I did a force cron of course, and a force update, but that didn't help.
I am sure I am doing something wrong, but I have no clue what ( :-[ ?)
Would anybody know how to fix this?
Thank you ;D
(And again, BB: :-* :-* :-* :-* :-* ).
[b]EDIT: for point 2, it appears the PASS alias is only created (in tables), and the firewall rule is only created, if the alias contains at least one IP. So an empty alias (which mine initially was) does not create the alias table or the floating rules.
-
-
The suppress alias is visible in normal pfS aliases list (pfBlockerNGSuppress). Also, works only for /24 and /32.

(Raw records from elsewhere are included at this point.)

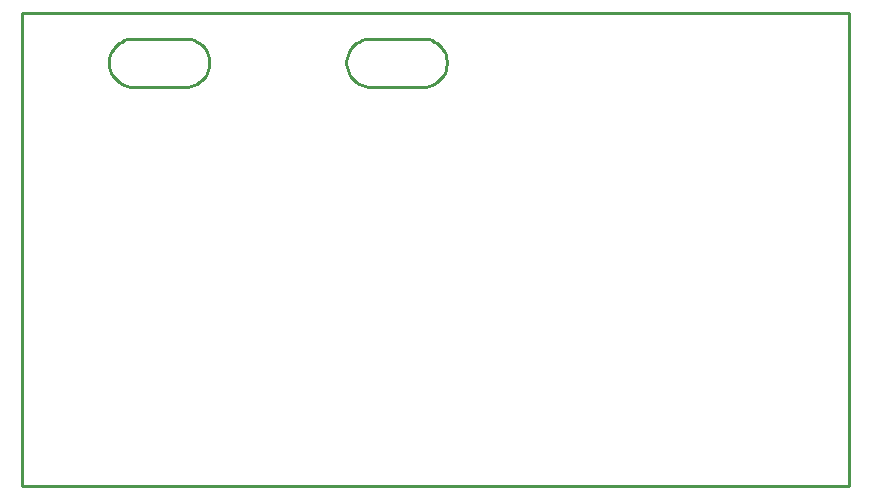
<source format=gko>
G04*
G04 #@! TF.GenerationSoftware,Altium Limited,Altium Designer,22.2.1 (43)*
G04*
G04 Layer_Color=16711935*
%FSLAX25Y25*%
%MOIN*%
G70*
G04*
G04 #@! TF.SameCoordinates,3A658960-9040-4E96-AE8A-DEED508C0D5D*
G04*
G04*
G04 #@! TF.FilePolarity,Positive*
G04*
G01*
G75*
%ADD10C,0.00984*%
%ADD14C,0.01000*%
D10*
X196850Y236221D02*
X196850Y78740D01*
X196850Y236221D02*
X472441D01*
X196850Y78740D02*
X472441D01*
X472441Y236221D02*
X472441Y78740D01*
D14*
X312992Y227756D02*
X311981Y227692D01*
X310985Y227502D01*
X310021Y227189D01*
X309104Y226758D01*
X308248Y226215D01*
X307467Y225568D01*
X306773Y224830D01*
X306178Y224010D01*
X305689Y223122D01*
X305316Y222179D01*
X305064Y221197D01*
X304937Y220192D01*
Y219178D01*
X305064Y218173D01*
X305316Y217191D01*
X305689Y216249D01*
X306178Y215360D01*
X306773Y214541D01*
X307467Y213802D01*
X308248Y213156D01*
X309104Y212613D01*
X310021Y212181D01*
X310985Y211868D01*
X311981Y211678D01*
X312992Y211614D01*
X330315D02*
X331327Y211678D01*
X332322Y211868D01*
X333286Y212181D01*
X334203Y212613D01*
X335059Y213156D01*
X335840Y213802D01*
X336534Y214541D01*
X337129Y215360D01*
X337618Y216249D01*
X337991Y217191D01*
X338243Y218173D01*
X338370Y219178D01*
X338370Y220192D01*
X338243Y221197D01*
X337991Y222179D01*
X337618Y223122D01*
X337129Y224010D01*
X336534Y224830D01*
X335840Y225569D01*
X335059Y226215D01*
X334203Y226758D01*
X333286Y227189D01*
X332322Y227502D01*
X331327Y227692D01*
X330315Y227756D01*
X251181Y211614D02*
X252193Y211678D01*
X253188Y211868D01*
X254152Y212181D01*
X255069Y212613D01*
X255925Y213156D01*
X256706Y213802D01*
X257400Y214541D01*
X257996Y215360D01*
X258484Y216249D01*
X258857Y217191D01*
X259109Y218173D01*
X259236Y219178D01*
X259236Y220192D01*
X259109Y221197D01*
X258857Y222179D01*
X258484Y223122D01*
X257996Y224010D01*
X257400Y224830D01*
X256706Y225569D01*
X255925Y226215D01*
X255069Y226758D01*
X254152Y227189D01*
X253188Y227502D01*
X252193Y227692D01*
X251181Y227756D01*
X233858D02*
X232847Y227692D01*
X231851Y227502D01*
X230887Y227189D01*
X229970Y226758D01*
X229114Y226215D01*
X228333Y225568D01*
X227640Y224830D01*
X227044Y224010D01*
X226555Y223122D01*
X226182Y222179D01*
X225930Y221197D01*
X225803Y220192D01*
Y219178D01*
X225930Y218173D01*
X226182Y217191D01*
X226555Y216249D01*
X227044Y215360D01*
X227640Y214541D01*
X228333Y213802D01*
X229114Y213156D01*
X229970Y212613D01*
X230887Y212181D01*
X231851Y211868D01*
X232847Y211678D01*
X233858Y211614D01*
X312992D02*
X330315D01*
X312992Y227756D02*
X330315D01*
X233858D02*
X251181D01*
X233858Y211614D02*
X251181D01*
M02*

</source>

Any of the Alias list actions are for manually created rules only. No auto rules will be created for these. -
The suppress alias is visible in normal pfS aliases list (pfBlockerNGSuppress). Also, works only for /24 and /32.
Any of the Alias list actions are for manually created rules only. No auto rules will be created for these.Thanks for clarifying this, Dok ;D
Why doesn't it create the rules automatically? On the todo-list?
-
No, definitely not on todo list, it's a feature. If you want auto rules to pass traffic, use the list action Permit {Inbound,Outbound,Both}.